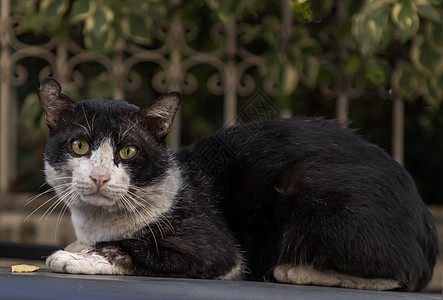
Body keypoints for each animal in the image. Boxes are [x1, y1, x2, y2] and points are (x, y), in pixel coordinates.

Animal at [39, 77, 440, 290]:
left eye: (127, 151)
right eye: (79, 145)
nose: (99, 177)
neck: (98, 223)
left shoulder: (215, 249)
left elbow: (132, 248)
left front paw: (76, 258)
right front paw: (76, 247)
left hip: (306, 180)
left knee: (403, 274)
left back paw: (295, 269)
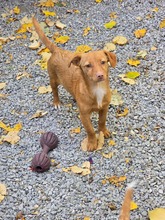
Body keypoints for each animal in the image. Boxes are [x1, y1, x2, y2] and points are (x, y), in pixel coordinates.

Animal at [32, 17, 116, 151]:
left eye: (103, 62)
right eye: (88, 66)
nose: (100, 75)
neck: (97, 89)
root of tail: (57, 50)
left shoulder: (104, 108)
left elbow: (102, 122)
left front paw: (103, 132)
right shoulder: (84, 115)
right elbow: (90, 130)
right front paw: (92, 143)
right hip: (53, 79)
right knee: (54, 91)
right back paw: (56, 102)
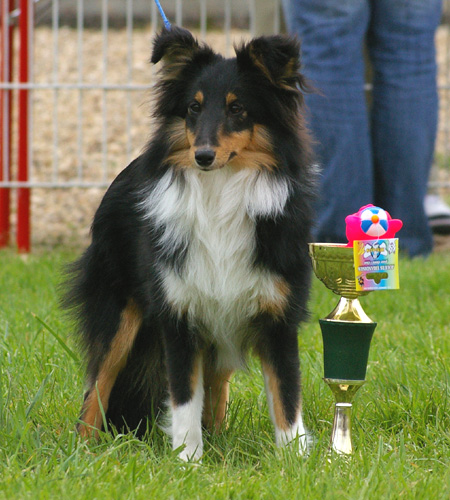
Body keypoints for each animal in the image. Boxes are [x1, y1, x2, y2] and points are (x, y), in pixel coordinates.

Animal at [65, 27, 314, 460]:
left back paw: (218, 438)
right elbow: (183, 399)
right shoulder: (179, 314)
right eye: (193, 108)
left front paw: (296, 462)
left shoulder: (277, 318)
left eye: (238, 108)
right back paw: (83, 451)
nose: (203, 156)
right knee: (97, 384)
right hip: (119, 312)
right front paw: (188, 461)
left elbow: (287, 396)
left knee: (216, 387)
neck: (221, 193)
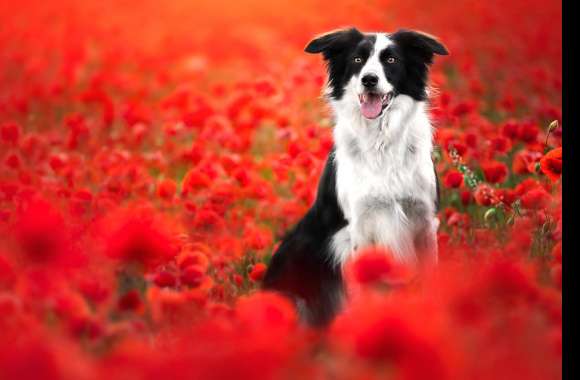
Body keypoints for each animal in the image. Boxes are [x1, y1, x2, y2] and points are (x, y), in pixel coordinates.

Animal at [262, 27, 448, 326]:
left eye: (391, 60)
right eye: (358, 60)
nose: (369, 79)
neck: (380, 142)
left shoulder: (424, 219)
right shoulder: (358, 226)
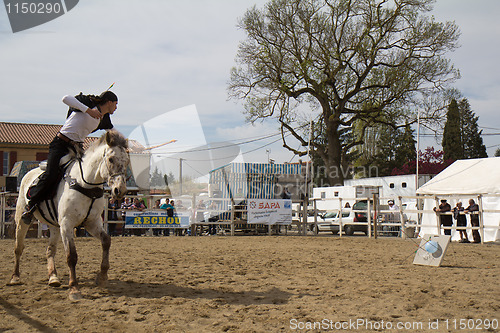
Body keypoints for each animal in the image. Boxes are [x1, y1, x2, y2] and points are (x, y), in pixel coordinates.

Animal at [9, 130, 130, 300]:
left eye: (127, 161)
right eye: (111, 159)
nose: (120, 190)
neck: (83, 183)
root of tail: (29, 175)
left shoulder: (92, 223)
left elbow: (106, 241)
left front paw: (102, 277)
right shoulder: (67, 225)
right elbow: (71, 256)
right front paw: (74, 289)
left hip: (54, 226)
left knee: (50, 250)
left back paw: (53, 277)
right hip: (22, 218)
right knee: (18, 248)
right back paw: (15, 277)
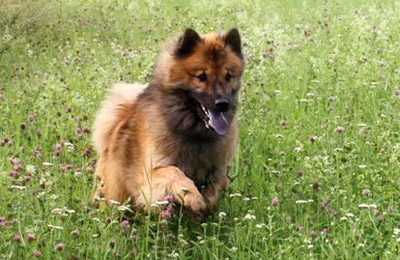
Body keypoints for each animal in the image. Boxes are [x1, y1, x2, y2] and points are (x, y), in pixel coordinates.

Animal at [92, 27, 245, 216]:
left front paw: (205, 205)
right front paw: (192, 197)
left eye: (228, 76)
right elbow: (174, 172)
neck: (194, 133)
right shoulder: (152, 173)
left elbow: (216, 186)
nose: (222, 103)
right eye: (201, 76)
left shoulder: (218, 169)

----------------------------------------

| PROBLEM TO WORK ON |
Go through the material above and copy each line that has the word "back".

| REPLY |
left back paw: (295, 269)
right back paw: (56, 102)
left back paw: (218, 438)
right back paw: (83, 451)
left back paw: (53, 277)
right back paw: (15, 277)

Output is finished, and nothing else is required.